- What to work on -
Copy out all lines from the material that contain the string "Årsregnskapet".

- Data extracts -
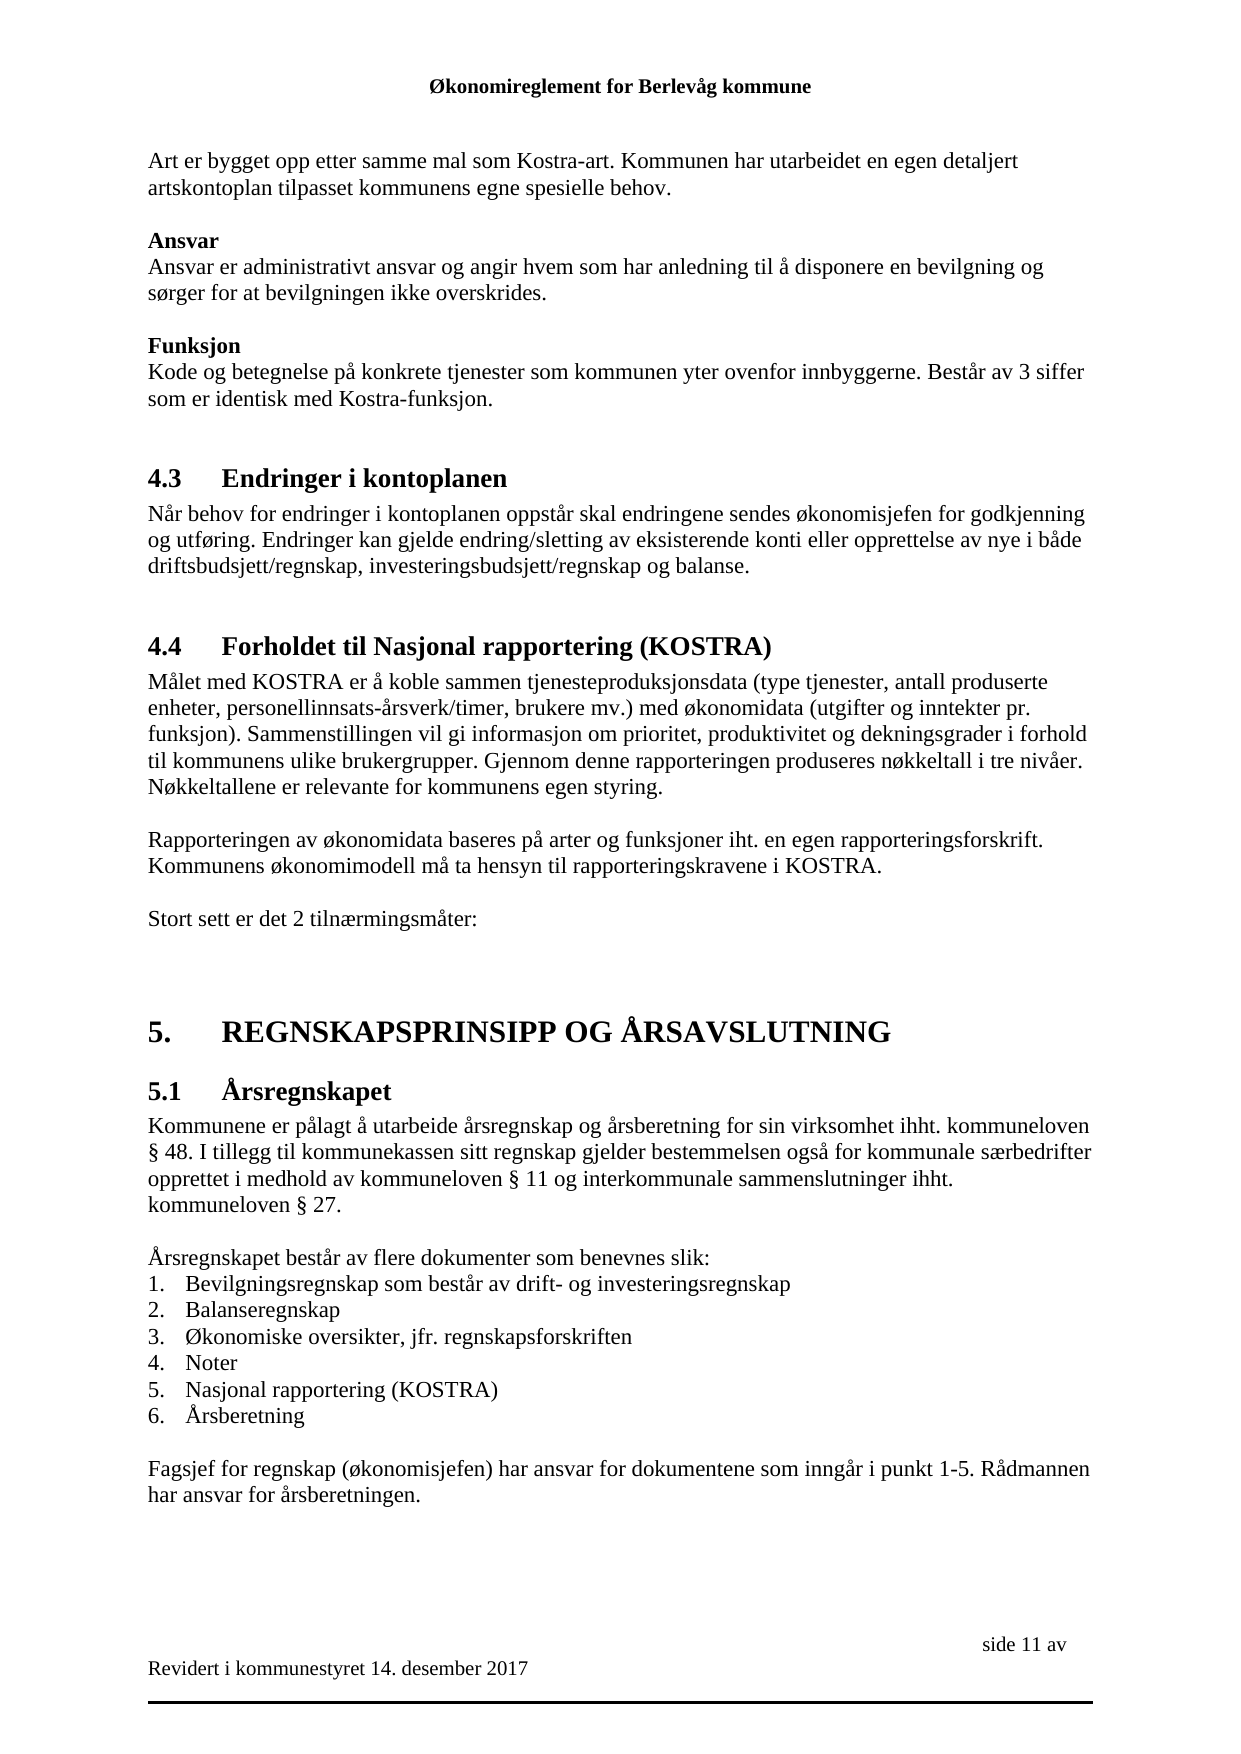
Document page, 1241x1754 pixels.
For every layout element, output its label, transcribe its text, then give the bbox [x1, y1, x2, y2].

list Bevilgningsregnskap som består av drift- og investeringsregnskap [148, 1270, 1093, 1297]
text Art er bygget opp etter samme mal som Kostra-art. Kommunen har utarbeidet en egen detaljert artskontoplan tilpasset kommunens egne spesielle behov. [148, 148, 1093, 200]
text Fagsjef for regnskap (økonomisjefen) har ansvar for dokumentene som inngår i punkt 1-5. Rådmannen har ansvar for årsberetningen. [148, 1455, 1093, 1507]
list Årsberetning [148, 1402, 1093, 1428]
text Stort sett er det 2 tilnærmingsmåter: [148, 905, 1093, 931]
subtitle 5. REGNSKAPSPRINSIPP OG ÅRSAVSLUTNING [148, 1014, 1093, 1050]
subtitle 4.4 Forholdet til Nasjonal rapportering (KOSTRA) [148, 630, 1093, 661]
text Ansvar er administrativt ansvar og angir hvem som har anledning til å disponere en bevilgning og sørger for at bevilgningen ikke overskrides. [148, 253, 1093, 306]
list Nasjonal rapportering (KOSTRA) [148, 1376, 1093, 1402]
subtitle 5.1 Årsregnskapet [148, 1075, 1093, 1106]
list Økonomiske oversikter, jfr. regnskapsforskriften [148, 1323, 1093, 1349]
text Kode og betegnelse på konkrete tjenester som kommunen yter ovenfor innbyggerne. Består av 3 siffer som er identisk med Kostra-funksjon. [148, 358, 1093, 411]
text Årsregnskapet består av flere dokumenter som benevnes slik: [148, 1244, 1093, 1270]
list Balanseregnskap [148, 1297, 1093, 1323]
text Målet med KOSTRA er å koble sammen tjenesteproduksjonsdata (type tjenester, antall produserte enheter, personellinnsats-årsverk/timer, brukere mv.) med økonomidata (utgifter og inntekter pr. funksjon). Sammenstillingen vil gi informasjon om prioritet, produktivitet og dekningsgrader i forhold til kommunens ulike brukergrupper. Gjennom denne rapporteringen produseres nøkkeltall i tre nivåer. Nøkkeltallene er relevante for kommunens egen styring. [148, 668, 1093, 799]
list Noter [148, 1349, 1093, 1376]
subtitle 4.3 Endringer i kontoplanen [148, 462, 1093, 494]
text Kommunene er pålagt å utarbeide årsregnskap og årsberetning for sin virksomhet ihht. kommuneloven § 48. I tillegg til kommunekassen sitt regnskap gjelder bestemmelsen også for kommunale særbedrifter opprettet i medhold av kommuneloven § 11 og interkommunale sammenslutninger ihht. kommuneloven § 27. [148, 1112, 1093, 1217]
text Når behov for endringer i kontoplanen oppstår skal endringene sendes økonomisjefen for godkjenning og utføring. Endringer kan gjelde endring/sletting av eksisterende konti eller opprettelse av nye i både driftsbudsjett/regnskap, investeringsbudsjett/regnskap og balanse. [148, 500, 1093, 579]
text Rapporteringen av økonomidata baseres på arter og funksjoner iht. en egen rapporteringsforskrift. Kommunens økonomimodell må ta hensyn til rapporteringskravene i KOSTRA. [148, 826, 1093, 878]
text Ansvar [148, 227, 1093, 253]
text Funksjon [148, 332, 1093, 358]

- Exercise result -
subtitle 5.1 Årsregnskapet [148, 1075, 1093, 1106]
text Årsregnskapet består av flere dokumenter som benevnes slik: [148, 1244, 1093, 1270]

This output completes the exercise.